I only wish I could have been a fly-on-the-wall in the offices of Major League Baseball when the recent divorce proceedings of Kansas City Royals catcher Jason Kendall and his estranged wife Chantel have remained frequent fodder for internet gossip sites like TMZ and RadarOnline and even recently made the jump to websites not concerned with the latest atrocious parenting of Jon and Kate Gosselin.
While professional athletes ditching gold digging trophy wives is no novel concept, this one had steamy particulars involving the love triangle of a pro athlete, a smokin’ hot babe and the son of a rock-n-roll legend (Chantel is currently dating Sean Stewart, son of Rod Stewart).
The focus of the tittle-tattle involved Chantel accusing her husband of abusing the drug Adderall, which subsequently led to him both physically and emotionally abusing her.
Aside from accusations that he urinated & defecated on a pile of Chantel’s clothes after finding out she had been cheating on him, she claimed that he received a spurious prescription to take what is now labeled a performance enhancing drug otherwise banned by Major League Baseball.
While Kendall refused to answer the judge’s question about his use of greenies under the argument that (I. shit. you. not) Mark McGwire didn’t have to answer the questions he was asked in court about PEDs, he was very forthcoming about his prescription drug habits and more than willing to toss former teammates Brian Giles and Bobby Crosby under the bus, implicating them as fellow Adderall appreciators in court depositions.
One has to think that Bud was running around Manhattan looking for a schoolyard sandbox the shove his head in the moment he caught wind of these proceedings.
I am sure Selig is a good man. It appears he has a passion for baseball, and genuinely wants to do the right thing to help the sport. But there is a problem—he is gutless.
For years he ignored steroids in baseball while the problem grew out of control. Despite many fans knowing certain players were on steroids, even going back to the 1980s (for an example, a 1988 Fenway Park crowd chanted “Ster-oids” at Jose Canseco), Selig in February of 2005 said, with a straight face:
“I never heard about it. I ran a team and nobody was closer to their players and I never heard any comment from them. It wasn’t until 1998 or ’99 that I heard the discussion…I don’t know if there were allegations in the early 90s. I never heard them.”
I remember reading those comments and thinking either this man is absolutely lying, or he is completely incompetent and oblivious. Maybe it is a little of both, but either way, this man should not be allowed to run major league baseball.
Further, even if taken at face value, if Selig knew about steroids in 1998 or ’99, why did it take him until 2005 to take any action, and only after Congress forced him into it.
Sadly, I fully expect this same sort of blissful ignorance to plague Selig’s handling of this next round of PEDs in baseball.
Just as stories about players juicing were swept under the rug because of increasing television ratings and attendance due to historical records falling every year, this dirty little secret will go on flying under the radar.

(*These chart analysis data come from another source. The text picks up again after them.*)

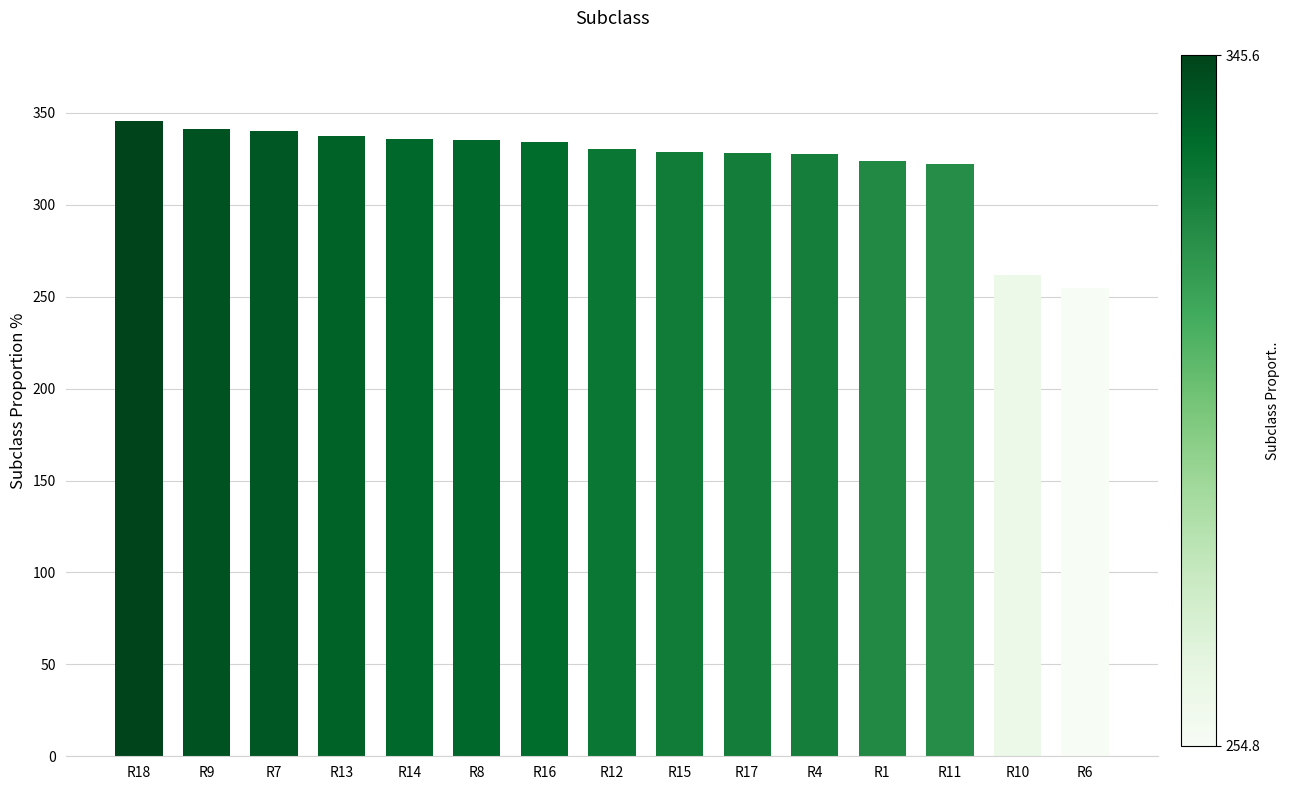

What value does the data have at R6?

254.8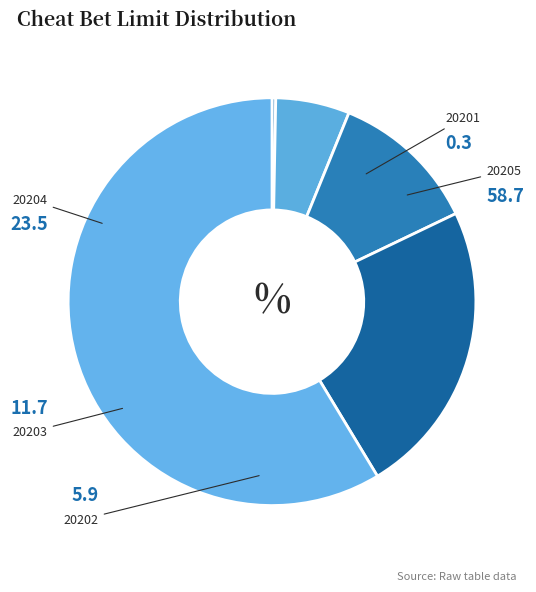

Does any single category account for the majority?

Yes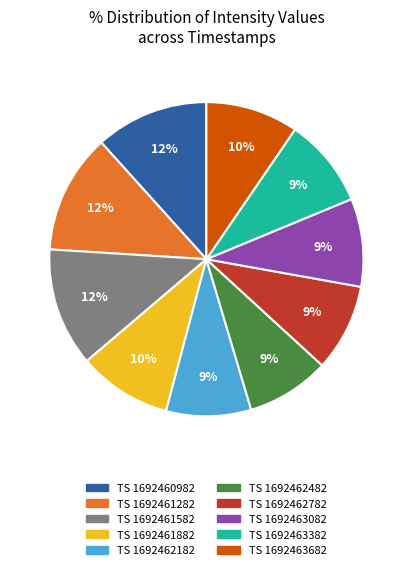

Is the sum of TS 1692463682 and TS 1692462482 greater than half?

No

Instead of looking out for the interest and integrity of the game, Selig will gladly keep trading it away, piece by piece, for an increased revenue stream.
- Oh, somewhere in this favored land the sun is shining bright;
- The band is playing somewhere, and somewhere hearts are light,
- And somewhere men are laughing, and somewhere children shout;
- But there is no joy in baseball — the sport's integrity is quickly running out.